There’s a lot that goes into training for your first 100-miler, or any 100-miler—it doesn’t matter if it’s your fifth or your 50th. You’ve been grinding for months, or maybe years, in the name of the big 1-0-0.
A 100-mile race will uproot all of your weaknesses and throw them in your face without a hint of mercy. The course will take everything from you while owing you nothing in return, which is why it pays to put yourself through such rigorous training and armor yourself for battle.
But there is such a thing as overdoing it. All too often, 100-mile hopefuls burn themselves out with too much time on their feet before they ever get to the starting line. These are the runners who find themselves so overwhelmed by the distance ahead that they lose heart, focus and confidence in their ability to finish.
They might have done everything “right” in the physical realm and ticked off every box on their training plan. However, an ultramarathon isn’t just a test of physical endurance; it’s also one of mental endurance. In the build-up to my first 100-mile race at the Leadville 100, I prepared myself to ace both tests. Here are three exercises that strengthened my brain so I could show up ready to tackle the distance on all fronts.

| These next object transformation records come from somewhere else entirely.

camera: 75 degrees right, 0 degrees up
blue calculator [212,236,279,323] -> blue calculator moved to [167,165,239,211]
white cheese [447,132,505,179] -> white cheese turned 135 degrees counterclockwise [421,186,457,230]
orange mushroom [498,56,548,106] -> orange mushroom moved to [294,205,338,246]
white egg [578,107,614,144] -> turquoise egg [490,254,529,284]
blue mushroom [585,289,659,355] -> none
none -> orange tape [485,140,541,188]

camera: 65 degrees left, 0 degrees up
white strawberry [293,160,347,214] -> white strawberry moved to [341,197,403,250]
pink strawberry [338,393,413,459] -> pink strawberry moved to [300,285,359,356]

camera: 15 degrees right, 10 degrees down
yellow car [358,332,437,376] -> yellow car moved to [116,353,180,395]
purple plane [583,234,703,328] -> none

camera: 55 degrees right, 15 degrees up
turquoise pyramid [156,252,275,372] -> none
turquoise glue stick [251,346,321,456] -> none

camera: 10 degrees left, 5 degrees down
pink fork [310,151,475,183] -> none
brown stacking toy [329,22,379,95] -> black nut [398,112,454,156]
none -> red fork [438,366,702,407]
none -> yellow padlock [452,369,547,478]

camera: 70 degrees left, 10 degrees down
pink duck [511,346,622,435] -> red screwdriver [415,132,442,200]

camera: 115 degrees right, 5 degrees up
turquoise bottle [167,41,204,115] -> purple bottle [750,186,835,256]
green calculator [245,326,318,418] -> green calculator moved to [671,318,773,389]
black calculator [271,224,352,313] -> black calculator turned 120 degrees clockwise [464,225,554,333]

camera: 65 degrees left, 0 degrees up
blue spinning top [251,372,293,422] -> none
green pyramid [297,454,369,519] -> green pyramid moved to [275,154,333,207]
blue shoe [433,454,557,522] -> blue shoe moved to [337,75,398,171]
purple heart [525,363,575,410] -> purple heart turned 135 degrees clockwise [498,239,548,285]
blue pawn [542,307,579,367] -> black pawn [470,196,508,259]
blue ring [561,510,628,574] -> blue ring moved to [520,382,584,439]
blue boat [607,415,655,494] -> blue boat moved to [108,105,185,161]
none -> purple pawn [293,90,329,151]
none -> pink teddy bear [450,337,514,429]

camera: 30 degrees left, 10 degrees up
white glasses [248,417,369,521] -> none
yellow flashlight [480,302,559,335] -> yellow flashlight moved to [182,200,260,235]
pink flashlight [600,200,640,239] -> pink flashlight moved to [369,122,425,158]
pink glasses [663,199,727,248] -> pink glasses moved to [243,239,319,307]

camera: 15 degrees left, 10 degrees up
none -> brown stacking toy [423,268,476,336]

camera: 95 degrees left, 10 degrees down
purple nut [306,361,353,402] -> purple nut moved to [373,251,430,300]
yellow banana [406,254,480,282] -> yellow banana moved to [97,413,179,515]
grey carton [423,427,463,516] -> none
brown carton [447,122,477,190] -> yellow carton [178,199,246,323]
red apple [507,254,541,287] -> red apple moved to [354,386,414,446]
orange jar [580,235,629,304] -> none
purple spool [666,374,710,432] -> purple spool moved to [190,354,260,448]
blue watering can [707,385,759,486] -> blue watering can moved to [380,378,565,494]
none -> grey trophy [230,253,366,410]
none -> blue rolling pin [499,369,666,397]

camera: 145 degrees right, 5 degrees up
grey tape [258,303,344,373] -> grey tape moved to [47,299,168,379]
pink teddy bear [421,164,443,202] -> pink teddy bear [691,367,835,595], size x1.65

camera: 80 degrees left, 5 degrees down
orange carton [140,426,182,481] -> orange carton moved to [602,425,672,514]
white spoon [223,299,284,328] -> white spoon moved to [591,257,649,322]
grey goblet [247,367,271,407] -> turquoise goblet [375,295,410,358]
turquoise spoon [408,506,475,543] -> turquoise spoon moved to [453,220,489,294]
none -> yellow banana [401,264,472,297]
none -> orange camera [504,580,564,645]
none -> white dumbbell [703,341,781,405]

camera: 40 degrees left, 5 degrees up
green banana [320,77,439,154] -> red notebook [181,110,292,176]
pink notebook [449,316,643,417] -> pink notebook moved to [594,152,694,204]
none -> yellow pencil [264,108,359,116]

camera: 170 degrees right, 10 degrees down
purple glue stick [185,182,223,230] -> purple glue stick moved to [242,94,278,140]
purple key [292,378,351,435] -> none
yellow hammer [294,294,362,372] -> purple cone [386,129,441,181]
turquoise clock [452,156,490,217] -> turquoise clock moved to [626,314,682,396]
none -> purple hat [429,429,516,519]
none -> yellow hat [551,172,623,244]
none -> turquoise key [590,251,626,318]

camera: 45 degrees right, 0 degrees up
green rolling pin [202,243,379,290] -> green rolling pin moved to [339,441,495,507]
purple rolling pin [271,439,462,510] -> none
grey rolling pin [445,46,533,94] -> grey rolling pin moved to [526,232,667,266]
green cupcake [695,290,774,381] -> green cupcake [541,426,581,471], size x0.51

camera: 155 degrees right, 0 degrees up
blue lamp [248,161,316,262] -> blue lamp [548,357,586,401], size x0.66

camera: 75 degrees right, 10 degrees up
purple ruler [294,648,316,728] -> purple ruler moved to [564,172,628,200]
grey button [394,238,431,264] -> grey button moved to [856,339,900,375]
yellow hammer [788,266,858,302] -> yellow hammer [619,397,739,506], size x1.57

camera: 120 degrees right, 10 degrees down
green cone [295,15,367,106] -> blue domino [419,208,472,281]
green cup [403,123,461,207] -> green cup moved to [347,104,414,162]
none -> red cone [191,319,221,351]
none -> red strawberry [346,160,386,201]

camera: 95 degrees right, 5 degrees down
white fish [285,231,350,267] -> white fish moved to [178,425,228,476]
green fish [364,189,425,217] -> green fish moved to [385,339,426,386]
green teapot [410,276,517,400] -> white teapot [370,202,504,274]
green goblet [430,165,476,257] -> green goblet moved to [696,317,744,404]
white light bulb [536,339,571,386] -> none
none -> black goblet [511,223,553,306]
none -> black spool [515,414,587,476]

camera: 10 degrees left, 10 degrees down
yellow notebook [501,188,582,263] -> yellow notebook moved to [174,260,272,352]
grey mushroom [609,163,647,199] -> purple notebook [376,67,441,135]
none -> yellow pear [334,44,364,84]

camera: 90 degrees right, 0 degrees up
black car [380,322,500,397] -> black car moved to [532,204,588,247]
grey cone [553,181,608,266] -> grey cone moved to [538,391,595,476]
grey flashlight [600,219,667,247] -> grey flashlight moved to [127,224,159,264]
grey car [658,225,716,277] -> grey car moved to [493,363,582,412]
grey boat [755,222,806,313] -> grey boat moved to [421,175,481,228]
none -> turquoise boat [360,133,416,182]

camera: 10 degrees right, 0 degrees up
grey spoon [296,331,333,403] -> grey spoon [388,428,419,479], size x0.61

One hundred miles is a long way to go, and too long to fathom all at once. Don’t try to swallow it in one big gulp—digest the distance in the form of bite-sized pieces where 100 becomes 10 sets of 10 miles. Each of those sets becomes 10 sets of 1 mile. It’s not about finishing 100 miles; it’s about finishing each section and watching the miles fall away as you get closer to the finish line.
Practice breaking down each run into small bites. Whatever feels 100% doable is the money. If that’s 10 miles or 1 mile, that’s great. All you have to do is finish the bite. Then the next one, and the next—just chew one at a time. Allow this skill to come more naturally by incorporating it into your everyday life. Divide annoying chores, work assignments, hard conversations and other difficult tasks into basic components and chip away at them bit by bit. Train your brain to see a daunting task as nothing more than a series of manageable steps.
From there, the challenge becomes actually staying present in the moment to keep the next chunk from creeping in before it’s due. That’s where concentration training comes in handy. In this age of rapid-fire everything, you can’t expect your brain to stay focused on one thing at a time without training it to do so.
Start with this simple, on-trail concentration drill. Think of it like a Fartlek exercise (varied speed and intensity). Pick an object in the distance, such as a distinctive tree or telephone pole. Instead of sprinting, put your mind to work and try to limit your focus to that object alone. Stare it down like you’re on the hunt and study it in detail as you get closer until you’re close enough to identify small details. Capture as much detail as you can in the fleeting time you have before your steps carry you away. Take note of how easily your attention drifts. Can you maintain unwavering focus right up until you pass it by? As you run past, repeat the drill with another object up ahead. Work toward gradually improving the tenacity of your focus each time, as well as the intricacy of your chosen focal point.
The previous exercise involves a bit of visualization, but you can do more with your mind’s eye than recreating something that already exists. Take it further to visualize yourself doing the dang thing with grace, confidence and—dare I say it—ease. There’s no fooling ourselves that running this kind of race is “easy” in any sense of the word. But creating a mental image dripping with carefree enthusiasm can decrease how hard running feels in the moment. Though the objective difficulty remains, anything to lower your perception of effort will have a positive impact on your subjective experience.
Picture yourself eating hills for breakfast, sending it on every descent and crossing the finish line like the champ you are. Engage all of your senses: How do your shoes feel? What does your gel taste like? How does the air smell? Don’t skimp on the details; they’re what make the image realistic. Visualize it until you believe it. And if you never quite do, that’s okay too. The seed still gets planted. Settle back and watch it grow.